Denticon Performance Degraded
Incident Report for Planet DDS
Postmortem

Denticon reported slowness around 6:00 AM PST on Tuesday, July 14, 2020.

During the initial investigation we started to eliminate some of the potential causes. One of these was an update to fix problems with the new word processor released the night before. Even with the potential of this update causing issue being low, we removed this update.

After further investigation, we narrowed the source of the slowness down to our Load Balancer. Manufactured by Kemp. A load balancer directs our web traffic to the 20 Denticon web servers , depending on which server has the lightest load. Its job is to make sure that each user has the best possible user experience by optimizing the use of all our servers at their peak performance.

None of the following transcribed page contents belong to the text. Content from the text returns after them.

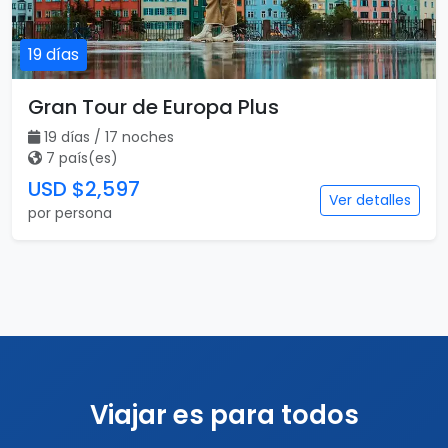
19 días
Gran Tour de Europa Plus
19 días / 17 noches
7 país(es)
USD $2,597
Ver detalles
por persona
Viajar es para todos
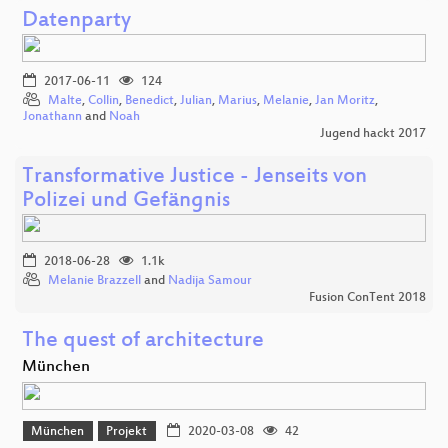
Datenparty
2017-06-11
124
Malte
,
Collin
,
Benedict
,
Julian
,
Marius
,
Melanie
,
Jan Moritz
,
Jonathann
and
Noah
Jugend hackt 2017
Transformative Justice - Jenseits von
Polizei und Gefängnis
2018-06-28
1.1k
Melanie Brazzell
and
Nadija Samour
Fusion ConTent 2018
The quest of architecture
München
München
Projekt
2020-03-08
42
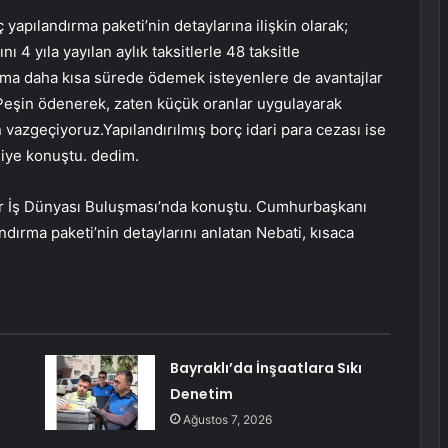
yapılandırma paketi’nin detaylarına ilişkin olarak;
ı 4 yıla yayılan aylık taksitlerle 48 taksitle
ama daha kısa sürede ödemek isteyenlere de avantajlar
e Peşin ödenerek, zaten küçük oranlar uygulayarak
vazgeçiyoruz.Yapılandırılmış borç idari para cezası ise
 diye konuştu. dedim.
ir İş Dünyası Buluşması’nda konuştu. Cumhurbaşkanı
ndırma paketi’nin detaylarını anlatan Nebati, kısaca
Bayraklı’da İnşaatlara Sıkı
Denetim
a
Ağustos 7, 2026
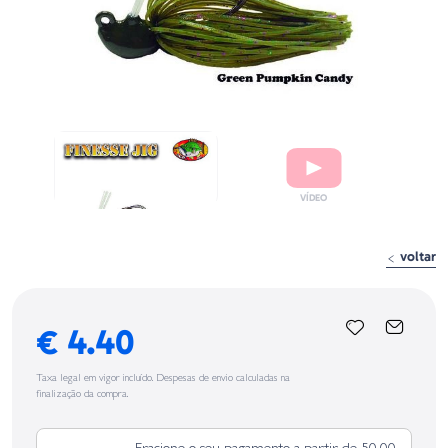
voltar
€ 4.40
Taxa legal em vigor incluído. Despesas de envio calculadas na
finalização da compra.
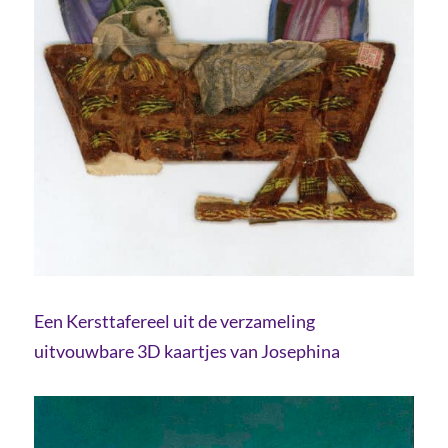
Een Kersttafereel uit de verzameling
uitvouwbare 3D kaartjes van Josephina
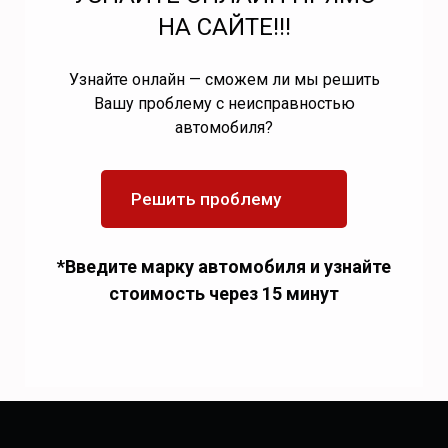
НА САЙТЕ!!!
Узнайте онлайн — сможем ли мы решить
Вашу проблему с неисправностью
автомобиля?
Решить проблему
*Введите марку автомобиля и узнайте
стоимость через 15 минут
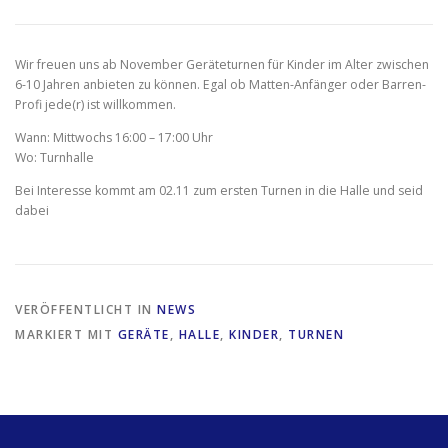
Wir freuen uns ab November Geräteturnen für Kinder im Alter zwischen
6-10 Jahren anbieten zu können. Egal ob Matten-Anfänger oder Barren-
Profi jede(r) ist willkommen.
Wann: Mittwochs 16:00 – 17:00 Uhr
Wo: Turnhalle
Bei Interesse kommt am 02.11 zum ersten Turnen in die Halle und seid
dabei
VERÖFFENTLICHT IN
NEWS
MARKIERT MIT
GERÄTE
,
HALLE
,
KINDER
,
TURNEN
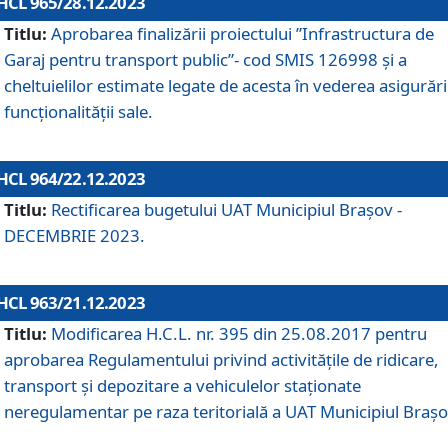
HCL 965/28.12.2023
Titlu:
Aprobarea finalizării proiectului ”Infrastructura de
Garaj pentru transport public”- cod SMIS 126998 și a
cheltuielilor estimate legate de acesta în vederea asigurări
funcționalității sale.
HCL 964/22.12.2023
Titlu:
Rectificarea bugetului UAT Municipiul Braşov -
DECEMBRIE 2023.
HCL 963/21.12.2023
Titlu:
Modificarea H.C.L. nr. 395 din 25.08.2017 pentru
aprobarea Regulamentului privind activitățile de ridicare,
transport şi depozitare a vehiculelor staționate
neregulamentar pe raza teritorială a UAT Municipiul Braşo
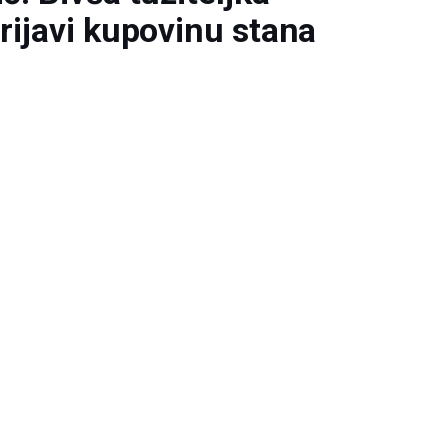
prijavi kupovinu stana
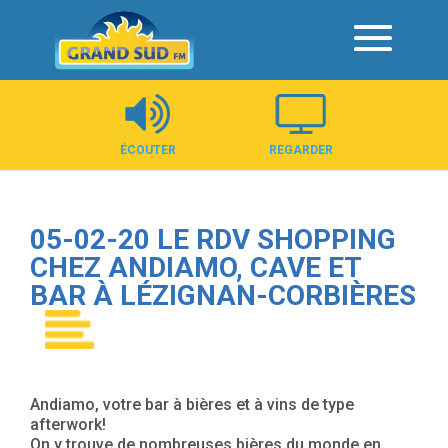
Panneau de gestion des cookies
ÉCOUTER
REGARDER
05-02-20 LE RDV SHOPPING
CHEZ ANDIAMO, CAVE ET
BAR À LÉZIGNAN-CORBIÈRES
Andiamo, votre bar à bières et à vins de type
afterwork!
On y trouve de nombreuses bières du monde en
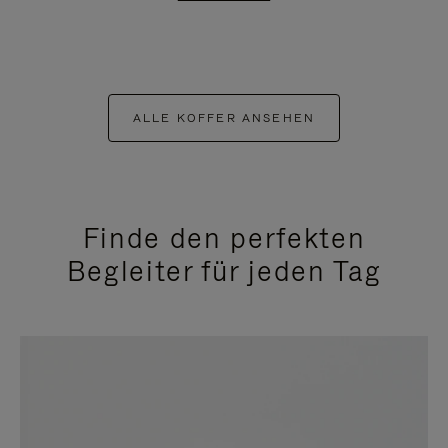
ALLE KOFFER ANSEHEN
Finde den perfekten
Begleiter für jeden Tag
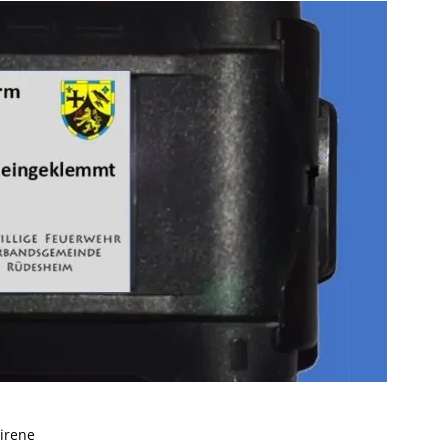
irene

We installed a firmware update for our load balancer on Saturday July 11, 2020. All appeared to be functioning correctly on Sunday and Monday until this morning when things got slow.

We determined that the caching and compression in the load balancer was not functioning properly. Working with Kemp engineers we continued to trouble shoot and look for potential issues. After a few troubleshooting actions, we determined, turning caching off dramatically improved performance. This is counter intuitive, but with the need to stabilize the system being critical, we decided to test this configuration. With continued monitoring we observed that with more and more users, the system stabilized and remained so over an extended period of time. We decided to temporarily leave it this way for the remainder of the day.

After more discussions with the Kemp engineers, our plan of action is to roll back the changes made to the Kemp firmware and put it back to its stable state, prior to the Saturday update. Our plan is to start and complete this rollback process tonight, Tuesday, July 14, after 09:00 PM PST. Once the rollback is complete, we will test and monitor the system to make sure that it is performing at its expected high level. Late tonight and early tomorrow morning, we will continue to monitor and be ready to take any action necessary if we see any issues.

In parallel, we will continue to work with the Kemp engineers and review logs and test out the new firmware to understand the core issue. We will only upgrade the software when we are 100% comfortable with the root cause and fixes for those causes have been addressed by Kemp.

Posted Jul 14, 2020 - 21:14 PDT

Resolved
This incident has been resolved. We will update the postmortem soon.
Posted Jul 14, 2020 - 10:24 PDT
Monitoring
A fix has been implemented and we are monitoring the results.
Posted Jul 14, 2020 - 10:23 PDT
Identified
The issue has been identified and a fix is being implemented.
Posted Jul 14, 2020 - 10:23 PDT
Update
We are continuing to investigate this issue.
Posted Jul 14, 2020 - 06:38 PDT
Investigating
We are experiencing unusually heavy loads which is causing some performance degradation in Denticon. We are currently investigating the root cause. We hope to have this resolved as quickly as possible.
Posted Jul 14, 2020 - 06:37 PDT
This incident affected: Denticon Group (Denticon).